* [Recorded data]
BEGIN
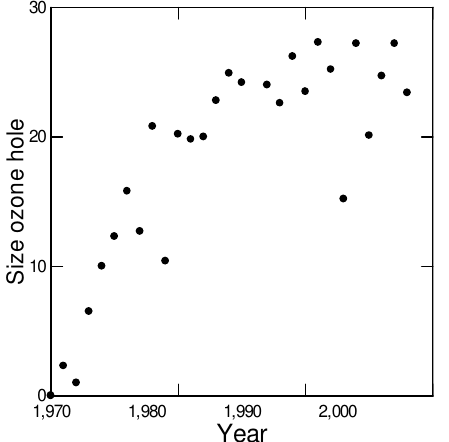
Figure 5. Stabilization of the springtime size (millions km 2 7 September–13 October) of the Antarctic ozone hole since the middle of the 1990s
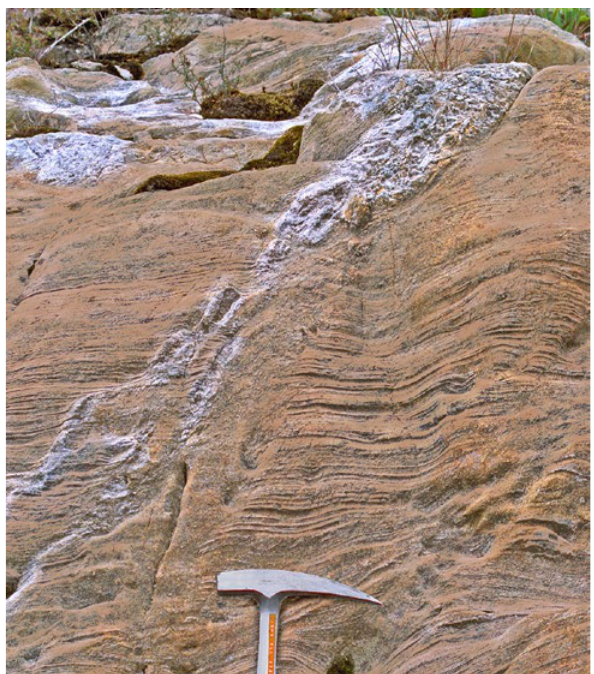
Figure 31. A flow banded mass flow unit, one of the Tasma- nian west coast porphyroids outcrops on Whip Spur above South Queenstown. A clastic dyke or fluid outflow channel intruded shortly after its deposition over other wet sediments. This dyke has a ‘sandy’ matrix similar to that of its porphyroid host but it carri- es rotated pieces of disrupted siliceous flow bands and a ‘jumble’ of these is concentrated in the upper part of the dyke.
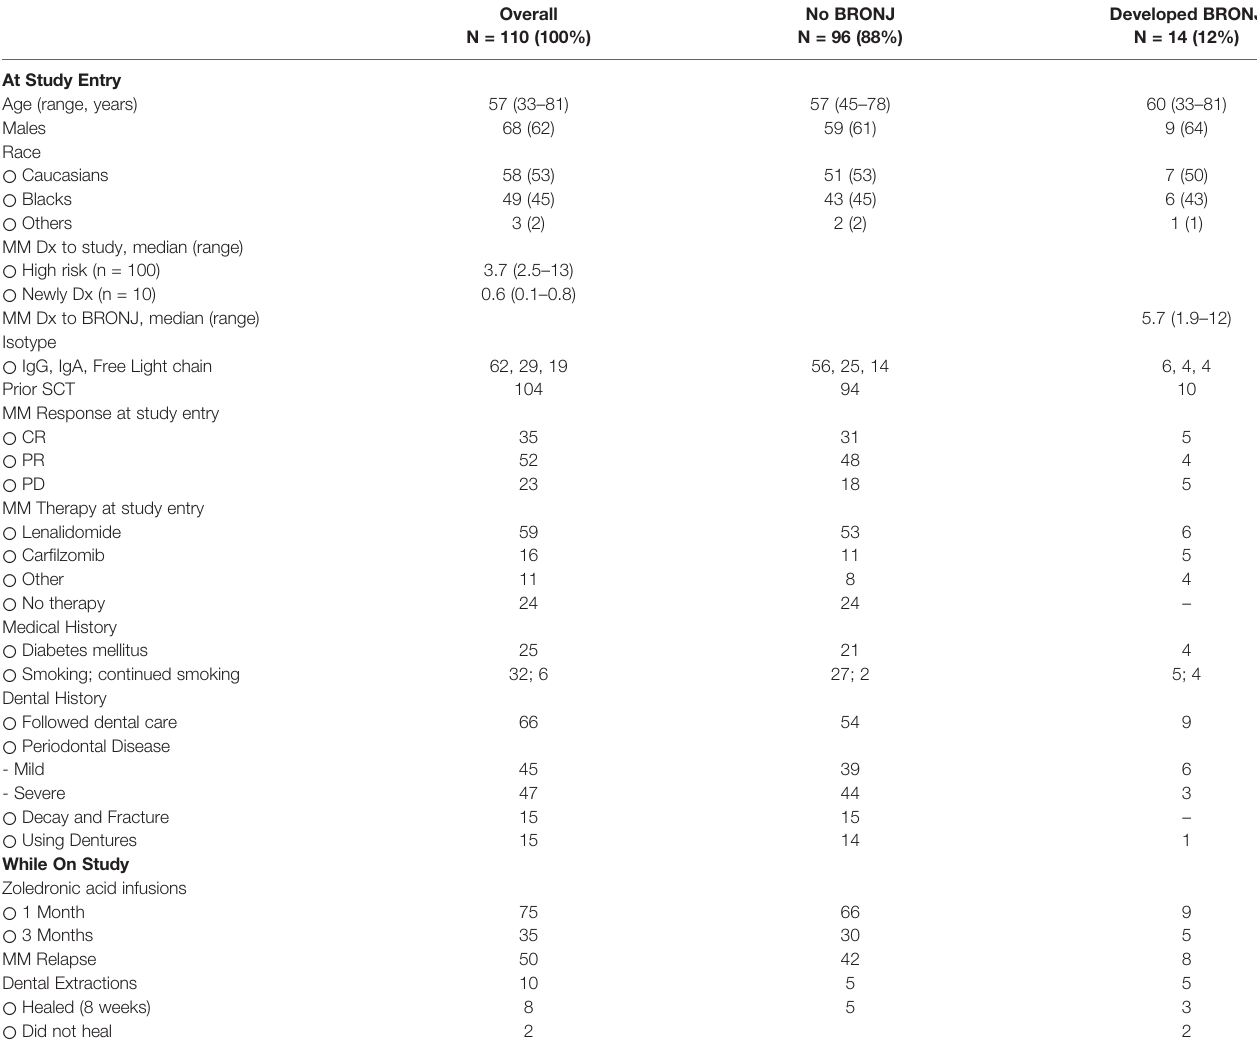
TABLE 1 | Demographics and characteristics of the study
END
* [Instructions to follow] With the pictures excluded, restate the material exactly as it stands.

* [Exercise answer]
Figure 5. Stabilization of the springtime size (millions km 2 7 September–13 October) of the Antarctic ozone hole since the middle of the 1990s
Figure 31. A flow banded mass flow unit, one of the Tasma- nian west coast porphyroids outcrops on Whip Spur above South Queenstown. A clastic dyke or fluid outflow channel intruded shortly after its deposition over other wet sediments. This dyke has a ‘sandy’ matrix similar to that of its porphyroid host but it carri- es rotated pieces of disrupted siliceous flow bands and a ‘jumble’ of these is concentrated in the upper part of the dyke.
TABLE 1 | Demographics and characteristics of the study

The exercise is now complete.